Russinof writes in her artist statement, “This selection of small paintings seeks to embody the spontaneity of drawings in the language of paint.“ Her oils are all 12 by 10 inches, and their compositions are quite simple. Like wallpaper designs but more painterly, Russinof’s nine main pieces consist of shapes layered over richly colored backgrounds. “Weave” is composed of nothing more than vertical turquoise brushstrokes over a pale purple field. “Buttons and Bows” consists of pink brushstrokes over a bright green surface.
At 16.5 by 9.5 inches, Saunders’ acrylic-with-collage pieces are relatively monumental. Like Russinof’s paintings, they include repeated forms, but those of Saunders are more like echoes than repetitive elements. His artist statement points to his work with Alzheimer’s patients: “A new visual vocabulary started to evolve out of those experiences,” he writes. In his current pieces, “colors, memories, half truths and fragments of thoughts all work together to express a moment, a relationship, a love of life.” As that upbeat description suggests, there are no moody shadows in Saunders’ works, which are actually quite decorative.
His “Q&A” comprises three sheets of painted paper. The lowest layer is a sheet of deep red with black brushwork. It is overlaid by a sapphire-blue vertical strip, and two pale gray shapes appear to be grafted onto the blue. Saunders’ background sheets are slightly irregular, and the pieces pasted over them break the rectangles by spilling past their edges. His 16.5-by-19.5-inch “Forecast” is a fairly complex organization of painted pieces of marbled blue and green sheets of paper, including some hard edges that contrast with the marbling. Red-orange rectangles float over the cooler hues.

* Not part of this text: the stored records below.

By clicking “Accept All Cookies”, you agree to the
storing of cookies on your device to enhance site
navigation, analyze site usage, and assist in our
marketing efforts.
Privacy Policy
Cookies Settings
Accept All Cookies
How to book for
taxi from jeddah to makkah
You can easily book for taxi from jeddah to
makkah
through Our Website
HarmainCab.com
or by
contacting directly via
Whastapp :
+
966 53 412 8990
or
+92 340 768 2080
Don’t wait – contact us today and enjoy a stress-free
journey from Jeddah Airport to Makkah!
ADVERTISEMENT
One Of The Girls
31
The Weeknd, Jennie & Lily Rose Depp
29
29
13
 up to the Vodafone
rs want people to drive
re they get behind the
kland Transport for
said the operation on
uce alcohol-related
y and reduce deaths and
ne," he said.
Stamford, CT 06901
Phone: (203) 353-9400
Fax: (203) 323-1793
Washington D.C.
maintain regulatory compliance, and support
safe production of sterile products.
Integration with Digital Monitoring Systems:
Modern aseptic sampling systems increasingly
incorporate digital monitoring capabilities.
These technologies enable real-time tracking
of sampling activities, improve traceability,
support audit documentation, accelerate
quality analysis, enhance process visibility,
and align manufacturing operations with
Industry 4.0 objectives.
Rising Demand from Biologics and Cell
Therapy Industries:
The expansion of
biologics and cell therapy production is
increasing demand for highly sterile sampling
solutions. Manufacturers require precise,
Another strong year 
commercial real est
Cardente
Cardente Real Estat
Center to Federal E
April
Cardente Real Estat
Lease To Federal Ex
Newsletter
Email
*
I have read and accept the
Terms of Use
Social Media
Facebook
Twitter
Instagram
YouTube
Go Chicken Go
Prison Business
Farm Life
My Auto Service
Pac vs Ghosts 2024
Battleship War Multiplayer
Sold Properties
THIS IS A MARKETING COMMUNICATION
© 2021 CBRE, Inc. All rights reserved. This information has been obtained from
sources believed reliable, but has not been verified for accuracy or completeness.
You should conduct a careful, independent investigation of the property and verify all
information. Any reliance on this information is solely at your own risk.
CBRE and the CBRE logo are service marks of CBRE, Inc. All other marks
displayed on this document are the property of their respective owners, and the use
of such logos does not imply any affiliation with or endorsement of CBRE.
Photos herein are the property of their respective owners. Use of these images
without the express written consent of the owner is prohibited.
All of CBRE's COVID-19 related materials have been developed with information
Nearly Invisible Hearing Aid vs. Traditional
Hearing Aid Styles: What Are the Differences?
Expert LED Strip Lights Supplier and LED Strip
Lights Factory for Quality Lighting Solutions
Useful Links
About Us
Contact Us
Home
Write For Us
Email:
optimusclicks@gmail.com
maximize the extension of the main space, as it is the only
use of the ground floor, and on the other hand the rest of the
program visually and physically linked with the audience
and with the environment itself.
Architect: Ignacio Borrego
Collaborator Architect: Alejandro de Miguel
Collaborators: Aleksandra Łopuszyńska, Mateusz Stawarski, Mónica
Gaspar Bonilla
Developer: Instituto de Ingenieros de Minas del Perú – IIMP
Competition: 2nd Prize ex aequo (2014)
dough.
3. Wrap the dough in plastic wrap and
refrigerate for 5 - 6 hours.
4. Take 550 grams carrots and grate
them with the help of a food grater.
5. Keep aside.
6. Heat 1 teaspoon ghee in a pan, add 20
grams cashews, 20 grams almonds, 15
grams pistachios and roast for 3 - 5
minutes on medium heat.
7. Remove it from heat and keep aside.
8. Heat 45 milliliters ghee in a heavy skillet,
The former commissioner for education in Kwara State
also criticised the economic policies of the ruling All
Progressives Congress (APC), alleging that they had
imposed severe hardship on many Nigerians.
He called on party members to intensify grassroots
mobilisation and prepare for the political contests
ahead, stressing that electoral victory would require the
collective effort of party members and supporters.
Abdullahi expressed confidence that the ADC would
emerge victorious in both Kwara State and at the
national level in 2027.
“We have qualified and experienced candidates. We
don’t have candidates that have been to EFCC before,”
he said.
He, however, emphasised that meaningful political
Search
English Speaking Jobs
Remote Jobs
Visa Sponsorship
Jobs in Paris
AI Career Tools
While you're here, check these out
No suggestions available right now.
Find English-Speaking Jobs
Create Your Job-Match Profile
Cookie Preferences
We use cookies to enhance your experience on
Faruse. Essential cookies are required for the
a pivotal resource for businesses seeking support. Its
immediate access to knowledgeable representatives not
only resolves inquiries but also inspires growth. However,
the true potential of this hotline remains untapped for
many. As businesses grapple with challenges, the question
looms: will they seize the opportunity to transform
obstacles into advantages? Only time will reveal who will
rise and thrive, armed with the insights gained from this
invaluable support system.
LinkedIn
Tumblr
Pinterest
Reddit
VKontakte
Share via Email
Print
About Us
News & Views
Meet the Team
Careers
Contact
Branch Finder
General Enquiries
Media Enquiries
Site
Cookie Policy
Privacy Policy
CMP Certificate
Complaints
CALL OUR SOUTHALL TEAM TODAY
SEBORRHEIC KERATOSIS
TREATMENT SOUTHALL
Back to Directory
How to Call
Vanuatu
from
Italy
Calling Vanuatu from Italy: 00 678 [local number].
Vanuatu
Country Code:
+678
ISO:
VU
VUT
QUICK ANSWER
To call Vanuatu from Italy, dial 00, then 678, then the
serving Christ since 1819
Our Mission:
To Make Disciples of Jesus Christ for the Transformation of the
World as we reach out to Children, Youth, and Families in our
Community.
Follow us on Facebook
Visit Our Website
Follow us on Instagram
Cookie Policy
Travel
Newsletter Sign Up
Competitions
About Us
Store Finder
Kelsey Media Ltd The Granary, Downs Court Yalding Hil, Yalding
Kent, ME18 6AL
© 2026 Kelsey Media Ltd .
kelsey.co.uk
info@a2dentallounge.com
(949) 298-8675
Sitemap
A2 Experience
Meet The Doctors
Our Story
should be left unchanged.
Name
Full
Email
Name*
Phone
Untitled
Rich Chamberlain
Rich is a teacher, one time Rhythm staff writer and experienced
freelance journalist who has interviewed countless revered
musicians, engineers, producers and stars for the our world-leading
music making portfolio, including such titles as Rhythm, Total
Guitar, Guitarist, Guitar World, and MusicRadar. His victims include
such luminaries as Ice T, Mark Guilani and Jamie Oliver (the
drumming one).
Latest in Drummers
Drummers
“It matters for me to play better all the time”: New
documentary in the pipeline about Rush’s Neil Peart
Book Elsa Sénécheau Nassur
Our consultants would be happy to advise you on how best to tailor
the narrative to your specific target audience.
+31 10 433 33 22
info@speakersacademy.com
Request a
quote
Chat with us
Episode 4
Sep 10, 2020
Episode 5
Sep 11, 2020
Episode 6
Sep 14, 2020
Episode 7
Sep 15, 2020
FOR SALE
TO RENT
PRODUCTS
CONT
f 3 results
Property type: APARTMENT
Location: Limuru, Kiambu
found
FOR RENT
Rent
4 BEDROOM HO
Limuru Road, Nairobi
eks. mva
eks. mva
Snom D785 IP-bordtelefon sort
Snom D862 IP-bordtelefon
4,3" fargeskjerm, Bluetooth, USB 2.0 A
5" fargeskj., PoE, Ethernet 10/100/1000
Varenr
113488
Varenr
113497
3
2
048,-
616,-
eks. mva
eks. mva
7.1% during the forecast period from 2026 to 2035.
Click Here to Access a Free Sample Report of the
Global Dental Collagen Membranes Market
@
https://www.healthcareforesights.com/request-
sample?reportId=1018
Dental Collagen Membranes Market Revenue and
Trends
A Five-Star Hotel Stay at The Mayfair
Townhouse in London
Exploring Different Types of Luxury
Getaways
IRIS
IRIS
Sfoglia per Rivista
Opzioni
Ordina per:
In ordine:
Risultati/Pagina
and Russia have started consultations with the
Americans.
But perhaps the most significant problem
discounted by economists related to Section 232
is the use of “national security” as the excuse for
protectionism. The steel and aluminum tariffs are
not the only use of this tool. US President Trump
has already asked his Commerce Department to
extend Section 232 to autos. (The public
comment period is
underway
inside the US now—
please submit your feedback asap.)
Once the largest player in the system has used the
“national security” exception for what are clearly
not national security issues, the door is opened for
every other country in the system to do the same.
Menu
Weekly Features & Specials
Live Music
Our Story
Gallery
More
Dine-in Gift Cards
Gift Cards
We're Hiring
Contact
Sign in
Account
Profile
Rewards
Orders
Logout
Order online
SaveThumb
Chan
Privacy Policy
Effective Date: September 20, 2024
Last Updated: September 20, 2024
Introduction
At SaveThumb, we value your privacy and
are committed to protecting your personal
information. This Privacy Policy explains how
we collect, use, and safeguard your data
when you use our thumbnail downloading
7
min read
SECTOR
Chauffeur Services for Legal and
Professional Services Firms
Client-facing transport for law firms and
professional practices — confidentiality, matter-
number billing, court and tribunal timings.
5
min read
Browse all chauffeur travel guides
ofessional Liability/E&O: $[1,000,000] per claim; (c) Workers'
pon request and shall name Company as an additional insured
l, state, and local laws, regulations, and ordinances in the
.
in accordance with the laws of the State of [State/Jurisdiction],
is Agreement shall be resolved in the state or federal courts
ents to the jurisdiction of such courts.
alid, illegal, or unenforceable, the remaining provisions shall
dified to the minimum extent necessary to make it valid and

Besides the individual bodies of work on the walls of 215 College, a collection of more than 30 pieces by all three artists appears. That nicely busy installation demonstrates their similarities — in fact, it can be difficult to determine who made what. It’s as if Russinof, Saunders and Whittemore-Hill had listened to the same song from different places in a concert hall, then used simple visual lyricism to communicate what they experienced and felt during the performance.